> **Action item**: Go through the lines below and copy each one that holds the string "moved".

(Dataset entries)
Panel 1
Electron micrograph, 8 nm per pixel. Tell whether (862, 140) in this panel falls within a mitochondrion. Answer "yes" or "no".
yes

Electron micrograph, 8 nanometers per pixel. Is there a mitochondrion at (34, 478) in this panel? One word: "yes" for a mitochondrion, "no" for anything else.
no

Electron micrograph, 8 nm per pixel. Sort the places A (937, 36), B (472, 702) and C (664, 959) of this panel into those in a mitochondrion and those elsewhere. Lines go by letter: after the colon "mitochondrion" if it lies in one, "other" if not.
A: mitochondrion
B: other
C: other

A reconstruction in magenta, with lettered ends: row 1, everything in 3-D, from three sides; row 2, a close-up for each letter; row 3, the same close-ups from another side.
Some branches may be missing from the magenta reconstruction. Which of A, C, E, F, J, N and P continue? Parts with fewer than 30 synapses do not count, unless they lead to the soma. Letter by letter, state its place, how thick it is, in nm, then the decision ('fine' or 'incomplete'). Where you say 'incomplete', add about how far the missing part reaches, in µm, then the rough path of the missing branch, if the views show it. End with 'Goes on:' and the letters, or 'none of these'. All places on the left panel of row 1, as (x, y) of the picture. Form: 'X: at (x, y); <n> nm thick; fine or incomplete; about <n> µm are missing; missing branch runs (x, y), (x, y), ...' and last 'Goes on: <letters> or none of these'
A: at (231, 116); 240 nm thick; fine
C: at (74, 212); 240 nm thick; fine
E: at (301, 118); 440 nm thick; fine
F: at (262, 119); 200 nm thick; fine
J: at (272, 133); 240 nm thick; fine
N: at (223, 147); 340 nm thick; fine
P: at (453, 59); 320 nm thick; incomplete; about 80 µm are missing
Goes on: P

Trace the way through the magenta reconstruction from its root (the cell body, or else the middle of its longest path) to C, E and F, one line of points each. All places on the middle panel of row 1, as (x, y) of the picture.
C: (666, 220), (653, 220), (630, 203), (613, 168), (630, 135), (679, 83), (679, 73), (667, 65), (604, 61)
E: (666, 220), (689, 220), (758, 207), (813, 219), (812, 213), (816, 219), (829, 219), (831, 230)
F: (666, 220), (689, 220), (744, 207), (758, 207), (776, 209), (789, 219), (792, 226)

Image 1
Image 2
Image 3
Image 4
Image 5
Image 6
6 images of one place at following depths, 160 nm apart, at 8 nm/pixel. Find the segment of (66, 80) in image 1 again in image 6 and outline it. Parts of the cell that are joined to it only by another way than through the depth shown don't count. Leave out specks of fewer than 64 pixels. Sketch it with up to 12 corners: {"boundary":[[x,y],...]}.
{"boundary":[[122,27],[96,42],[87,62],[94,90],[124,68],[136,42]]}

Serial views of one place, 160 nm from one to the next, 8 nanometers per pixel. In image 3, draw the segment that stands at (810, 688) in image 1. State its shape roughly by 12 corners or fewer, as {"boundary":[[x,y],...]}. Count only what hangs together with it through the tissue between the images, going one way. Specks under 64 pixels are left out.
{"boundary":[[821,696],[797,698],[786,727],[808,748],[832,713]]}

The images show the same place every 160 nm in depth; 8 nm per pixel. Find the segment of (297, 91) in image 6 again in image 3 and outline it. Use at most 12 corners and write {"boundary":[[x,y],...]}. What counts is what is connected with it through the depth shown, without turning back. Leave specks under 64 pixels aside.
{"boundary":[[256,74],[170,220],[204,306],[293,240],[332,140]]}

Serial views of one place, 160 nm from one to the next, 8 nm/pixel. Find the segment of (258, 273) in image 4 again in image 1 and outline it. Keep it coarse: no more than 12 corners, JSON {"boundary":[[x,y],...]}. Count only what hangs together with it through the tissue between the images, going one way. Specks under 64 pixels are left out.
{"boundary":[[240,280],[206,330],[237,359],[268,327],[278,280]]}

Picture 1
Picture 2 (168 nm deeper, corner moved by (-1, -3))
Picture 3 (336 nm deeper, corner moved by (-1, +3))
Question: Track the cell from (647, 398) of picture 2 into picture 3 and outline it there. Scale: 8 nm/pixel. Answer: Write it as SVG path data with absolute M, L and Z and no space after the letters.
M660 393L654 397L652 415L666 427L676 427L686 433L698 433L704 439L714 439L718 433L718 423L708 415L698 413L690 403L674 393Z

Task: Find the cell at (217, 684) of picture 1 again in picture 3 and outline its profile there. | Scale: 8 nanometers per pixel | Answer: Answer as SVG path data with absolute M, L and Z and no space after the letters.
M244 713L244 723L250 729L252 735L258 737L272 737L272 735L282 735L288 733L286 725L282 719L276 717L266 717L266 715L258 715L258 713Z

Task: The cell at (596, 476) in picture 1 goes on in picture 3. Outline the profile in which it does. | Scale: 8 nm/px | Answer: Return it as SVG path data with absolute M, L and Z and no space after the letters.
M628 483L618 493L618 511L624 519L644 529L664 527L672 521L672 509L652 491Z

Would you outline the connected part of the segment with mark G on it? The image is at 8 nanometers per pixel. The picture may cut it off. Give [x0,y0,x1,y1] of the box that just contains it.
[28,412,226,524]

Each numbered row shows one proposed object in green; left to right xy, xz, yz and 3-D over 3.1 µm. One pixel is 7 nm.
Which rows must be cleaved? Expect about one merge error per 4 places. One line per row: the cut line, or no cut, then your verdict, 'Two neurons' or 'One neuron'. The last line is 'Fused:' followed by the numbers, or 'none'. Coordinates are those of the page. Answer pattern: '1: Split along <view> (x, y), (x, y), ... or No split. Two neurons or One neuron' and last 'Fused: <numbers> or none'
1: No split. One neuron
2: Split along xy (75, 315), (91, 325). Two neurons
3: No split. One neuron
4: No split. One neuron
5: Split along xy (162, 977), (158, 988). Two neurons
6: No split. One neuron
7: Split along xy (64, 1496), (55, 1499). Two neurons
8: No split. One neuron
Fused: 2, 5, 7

> **Output for this task**:
Picture 2 (168 nm deeper, corner moved by (-1, -3))
Picture 3 (336 nm deeper, corner moved by (-1, +3))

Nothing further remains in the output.